INSTRUÇÃO 1:
Como fica em inglês a frase "O desafio para os BRICS é, antes de tudo, político.", do texto sobre os BRICS?

TEXTO DE REFERÊNCIA:
■ ■ ■ ■ ■

Paulo Nogueira Batista: Brics e os caminhos para a desdolarização

BRICS: como chegar a uma nova moeda de reserva internacional?

Por Paulo Nogueira Batista Jr.

Os BRICS têm discutido, já há algum tempo, a possibilidade de construir alternativas ao dólar norte-americano e ao sistema de pagamentos ocidentais. A atual ordem — ou melhor, desordem — monetária e financeira internacional, dominada pelos Estados Unidos e seus aliados, tem se mostrado cada vez mais disfuncional e insegura. O sistema foi transformado em uma arma geopolítica, utilizada para a imposição de sanções, punições e confiscos.

Nas últimas semanas, estive em Moscou e participei de três debates sobre essa temática, em eventos precursores da cúpula dos líderes dos BRICS, que ocorrerá em Kazan, na Rússia, de 22 a 24 de outubro. Tento fazer aqui um resumo das conclusões a que cheguei.

O desafio para os BRICS é, antes de tudo, político. Os americanos sempre foram apegados ao que De Gaulle, nos anos 1960, chamava de “privilégio exorbitante” dos Estados Unidos — resumidamente, a capacidade de pagar suas contas e dívidas simplesmente emitindo moeda. Os EUA não hesitam em mobilizar aliados e clientes para minar iniciativas que desafiem essa hegemonia.

China, Rússia e Irã provavelmente não são muito vulneráveis a esse tipo de pressão, mas o mesmo não se pode dizer de outros países dos BRICS. Até mesmo Beijing pode hesitar em enfrentar Washington nesse ponto.

■ ■ ■ ■ ■

INSTRUÇÃO 2:
Quais linhas abaixo contêm a palavra "instances"? Identifique-as e copie cada uma por inteiro.

■ ■ ■ ■ ■

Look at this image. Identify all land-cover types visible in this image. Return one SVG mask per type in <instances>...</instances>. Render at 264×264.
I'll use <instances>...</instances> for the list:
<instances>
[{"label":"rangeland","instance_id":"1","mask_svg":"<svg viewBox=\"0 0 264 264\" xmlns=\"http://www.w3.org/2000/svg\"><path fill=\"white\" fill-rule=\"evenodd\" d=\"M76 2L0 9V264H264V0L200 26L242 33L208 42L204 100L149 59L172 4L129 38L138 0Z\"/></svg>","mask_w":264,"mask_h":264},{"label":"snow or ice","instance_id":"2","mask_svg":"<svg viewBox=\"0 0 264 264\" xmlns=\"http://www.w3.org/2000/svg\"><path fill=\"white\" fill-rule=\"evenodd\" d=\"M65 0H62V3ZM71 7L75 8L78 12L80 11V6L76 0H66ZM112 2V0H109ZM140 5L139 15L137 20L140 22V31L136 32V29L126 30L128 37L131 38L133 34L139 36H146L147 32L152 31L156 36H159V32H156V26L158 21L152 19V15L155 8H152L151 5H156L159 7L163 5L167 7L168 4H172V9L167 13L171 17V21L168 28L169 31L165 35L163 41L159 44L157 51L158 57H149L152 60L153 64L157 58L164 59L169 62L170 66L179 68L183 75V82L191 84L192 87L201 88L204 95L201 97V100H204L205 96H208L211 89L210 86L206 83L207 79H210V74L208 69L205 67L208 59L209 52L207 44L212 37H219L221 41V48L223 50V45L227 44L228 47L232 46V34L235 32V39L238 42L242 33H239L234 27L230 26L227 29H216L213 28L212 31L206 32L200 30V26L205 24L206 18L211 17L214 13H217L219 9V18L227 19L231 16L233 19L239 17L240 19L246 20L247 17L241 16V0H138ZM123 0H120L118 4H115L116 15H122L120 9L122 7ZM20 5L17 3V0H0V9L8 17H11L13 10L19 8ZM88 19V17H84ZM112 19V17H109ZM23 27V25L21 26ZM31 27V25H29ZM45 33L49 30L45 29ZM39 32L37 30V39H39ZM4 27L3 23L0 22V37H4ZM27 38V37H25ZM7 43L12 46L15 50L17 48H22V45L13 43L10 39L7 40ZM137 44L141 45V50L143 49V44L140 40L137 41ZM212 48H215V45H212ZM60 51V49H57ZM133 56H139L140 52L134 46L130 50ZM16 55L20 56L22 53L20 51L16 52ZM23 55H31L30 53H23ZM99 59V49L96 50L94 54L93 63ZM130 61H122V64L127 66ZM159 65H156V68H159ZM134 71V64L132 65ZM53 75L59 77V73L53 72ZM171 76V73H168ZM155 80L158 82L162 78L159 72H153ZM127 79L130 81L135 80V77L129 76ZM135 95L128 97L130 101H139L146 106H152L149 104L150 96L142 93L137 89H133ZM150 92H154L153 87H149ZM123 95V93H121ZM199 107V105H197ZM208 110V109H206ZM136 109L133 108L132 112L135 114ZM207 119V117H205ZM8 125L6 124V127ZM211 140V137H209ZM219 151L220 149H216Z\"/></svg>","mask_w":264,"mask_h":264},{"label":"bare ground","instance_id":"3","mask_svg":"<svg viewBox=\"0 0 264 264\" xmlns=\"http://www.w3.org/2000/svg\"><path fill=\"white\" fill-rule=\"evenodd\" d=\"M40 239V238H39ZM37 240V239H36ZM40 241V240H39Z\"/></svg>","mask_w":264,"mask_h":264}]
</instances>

■ ■ ■ ■ ■

RESPOSTA ESCRITA 1:
The challenge for the BRICS is, above all, political.

RESPOSTA ESCRITA 2:
Look at this image. Identify all land-cover types visible in this image. Return one SVG mask per type in <instances>...</instances>. Render at 264×264.
I'll use <instances>...</instances> for the list:
<instances>
</instances>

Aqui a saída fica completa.